(MATERIAL PROVIDED begins)

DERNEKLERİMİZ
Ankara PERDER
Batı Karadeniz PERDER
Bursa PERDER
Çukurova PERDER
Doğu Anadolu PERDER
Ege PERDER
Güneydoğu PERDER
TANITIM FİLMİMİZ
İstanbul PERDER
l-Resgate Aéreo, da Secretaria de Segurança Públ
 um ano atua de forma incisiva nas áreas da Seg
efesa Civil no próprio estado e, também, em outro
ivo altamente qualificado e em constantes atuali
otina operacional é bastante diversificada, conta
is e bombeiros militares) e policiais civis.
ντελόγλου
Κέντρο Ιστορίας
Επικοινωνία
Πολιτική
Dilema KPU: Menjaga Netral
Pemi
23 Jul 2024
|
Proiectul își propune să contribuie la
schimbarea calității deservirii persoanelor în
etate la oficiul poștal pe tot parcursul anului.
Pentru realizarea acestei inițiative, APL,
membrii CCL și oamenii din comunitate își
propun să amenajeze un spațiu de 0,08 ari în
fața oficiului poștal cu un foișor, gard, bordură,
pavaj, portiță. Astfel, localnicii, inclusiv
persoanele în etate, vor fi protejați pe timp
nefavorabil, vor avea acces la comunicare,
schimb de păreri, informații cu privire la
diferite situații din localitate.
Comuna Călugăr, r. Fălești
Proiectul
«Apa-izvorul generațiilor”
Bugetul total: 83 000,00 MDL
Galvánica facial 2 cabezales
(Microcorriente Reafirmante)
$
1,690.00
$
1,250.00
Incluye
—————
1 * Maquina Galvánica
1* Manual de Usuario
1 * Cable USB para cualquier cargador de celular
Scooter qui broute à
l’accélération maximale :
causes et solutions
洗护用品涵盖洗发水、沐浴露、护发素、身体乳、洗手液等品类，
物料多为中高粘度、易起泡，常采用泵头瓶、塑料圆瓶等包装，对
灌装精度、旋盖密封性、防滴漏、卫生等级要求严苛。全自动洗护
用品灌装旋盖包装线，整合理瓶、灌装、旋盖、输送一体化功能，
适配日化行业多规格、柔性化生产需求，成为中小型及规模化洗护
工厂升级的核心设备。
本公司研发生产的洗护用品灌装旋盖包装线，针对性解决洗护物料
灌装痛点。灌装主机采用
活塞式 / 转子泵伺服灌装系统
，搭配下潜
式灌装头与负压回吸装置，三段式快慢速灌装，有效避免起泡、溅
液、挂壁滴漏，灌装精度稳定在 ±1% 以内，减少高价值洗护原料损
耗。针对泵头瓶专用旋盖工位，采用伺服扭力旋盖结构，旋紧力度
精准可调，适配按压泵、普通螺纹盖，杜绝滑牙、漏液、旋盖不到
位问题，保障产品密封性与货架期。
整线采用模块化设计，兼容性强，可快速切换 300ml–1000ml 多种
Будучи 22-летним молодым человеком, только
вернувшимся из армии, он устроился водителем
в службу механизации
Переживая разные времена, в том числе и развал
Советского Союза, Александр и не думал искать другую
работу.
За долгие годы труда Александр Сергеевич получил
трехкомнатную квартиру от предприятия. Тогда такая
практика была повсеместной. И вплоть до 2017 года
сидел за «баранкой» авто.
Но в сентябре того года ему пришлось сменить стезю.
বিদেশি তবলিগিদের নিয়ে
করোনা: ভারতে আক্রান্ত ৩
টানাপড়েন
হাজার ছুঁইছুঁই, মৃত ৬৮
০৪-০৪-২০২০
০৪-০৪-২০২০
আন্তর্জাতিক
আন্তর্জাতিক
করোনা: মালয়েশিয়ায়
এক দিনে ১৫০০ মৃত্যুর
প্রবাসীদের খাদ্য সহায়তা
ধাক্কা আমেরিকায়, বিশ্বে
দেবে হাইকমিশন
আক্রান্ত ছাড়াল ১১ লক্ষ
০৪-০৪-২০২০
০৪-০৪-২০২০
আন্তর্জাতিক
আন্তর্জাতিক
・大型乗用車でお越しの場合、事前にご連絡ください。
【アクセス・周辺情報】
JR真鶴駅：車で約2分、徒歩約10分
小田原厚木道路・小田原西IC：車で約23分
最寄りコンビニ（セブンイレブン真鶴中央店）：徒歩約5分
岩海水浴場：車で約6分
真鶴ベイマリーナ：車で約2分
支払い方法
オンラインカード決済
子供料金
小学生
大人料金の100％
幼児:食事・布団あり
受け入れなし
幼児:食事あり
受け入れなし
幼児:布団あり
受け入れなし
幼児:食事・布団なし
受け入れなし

(MATERIAL PROVIDED ends)

Repeat the lines of the material word for word, from the very start of the material through the line that contains "灌装精度、旋盖密封性、防滴漏、卫生等级要求严苛。全自动洗护", including that line.

DERNEKLERİMİZ
Ankara PERDER
Batı Karadeniz PERDER
Bursa PERDER
Çukurova PERDER
Doğu Anadolu PERDER
Ege PERDER
Güneydoğu PERDER
TANITIM FİLMİMİZ
İstanbul PERDER
l-Resgate Aéreo, da Secretaria de Segurança Públ
 um ano atua de forma incisiva nas áreas da Seg
efesa Civil no próprio estado e, também, em outro
ivo altamente qualificado e em constantes atuali
otina operacional é bastante diversificada, conta
is e bombeiros militares) e policiais civis.
ντελόγλου
Κέντρο Ιστορίας
Επικοινωνία
Πολιτική
Dilema KPU: Menjaga Netral
Pemi
23 Jul 2024
|
Proiectul își propune să contribuie la
schimbarea calității deservirii persoanelor în
etate la oficiul poștal pe tot parcursul anului.
Pentru realizarea acestei inițiative, APL,
membrii CCL și oamenii din comunitate își
propun să amenajeze un spațiu de 0,08 ari în
fața oficiului poștal cu un foișor, gard, bordură,
pavaj, portiță. Astfel, localnicii, inclusiv
persoanele în etate, vor fi protejați pe timp
nefavorabil, vor avea acces la comunicare,
schimb de păreri, informații cu privire la
diferite situații din localitate.
Comuna Călugăr, r. Fălești
Proiectul
«Apa-izvorul generațiilor”
Bugetul total: 83 000,00 MDL
Galvánica facial 2 cabezales
(Microcorriente Reafirmante)
$
1,690.00
$
1,250.00
Incluye
—————
1 * Maquina Galvánica
1* Manual de Usuario
1 * Cable USB para cualquier cargador de celular
Scooter qui broute à
l’accélération maximale :
causes et solutions
洗护用品涵盖洗发水、沐浴露、护发素、身体乳、洗手液等品类，
物料多为中高粘度、易起泡，常采用泵头瓶、塑料圆瓶等包装，对
灌装精度、旋盖密封性、防滴漏、卫生等级要求严苛。全自动洗护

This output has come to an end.